→ **Directive**
Among the entries below, find every line that contains the string "Cookies", then copy it.

Extracted records:
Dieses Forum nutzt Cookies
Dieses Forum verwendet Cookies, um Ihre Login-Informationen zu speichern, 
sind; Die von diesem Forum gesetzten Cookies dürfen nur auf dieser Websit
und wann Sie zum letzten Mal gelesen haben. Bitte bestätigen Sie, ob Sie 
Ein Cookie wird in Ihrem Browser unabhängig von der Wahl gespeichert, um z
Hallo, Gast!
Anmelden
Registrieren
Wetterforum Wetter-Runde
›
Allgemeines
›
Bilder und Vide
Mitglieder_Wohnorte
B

→ **Your response**
Dieses Forum nutzt Cookies
Dieses Forum verwendet Cookies, um Ihre Login-Informationen zu speichern, 
sind; Die von diesem Forum gesetzten Cookies dürfen nur auf dieser Websit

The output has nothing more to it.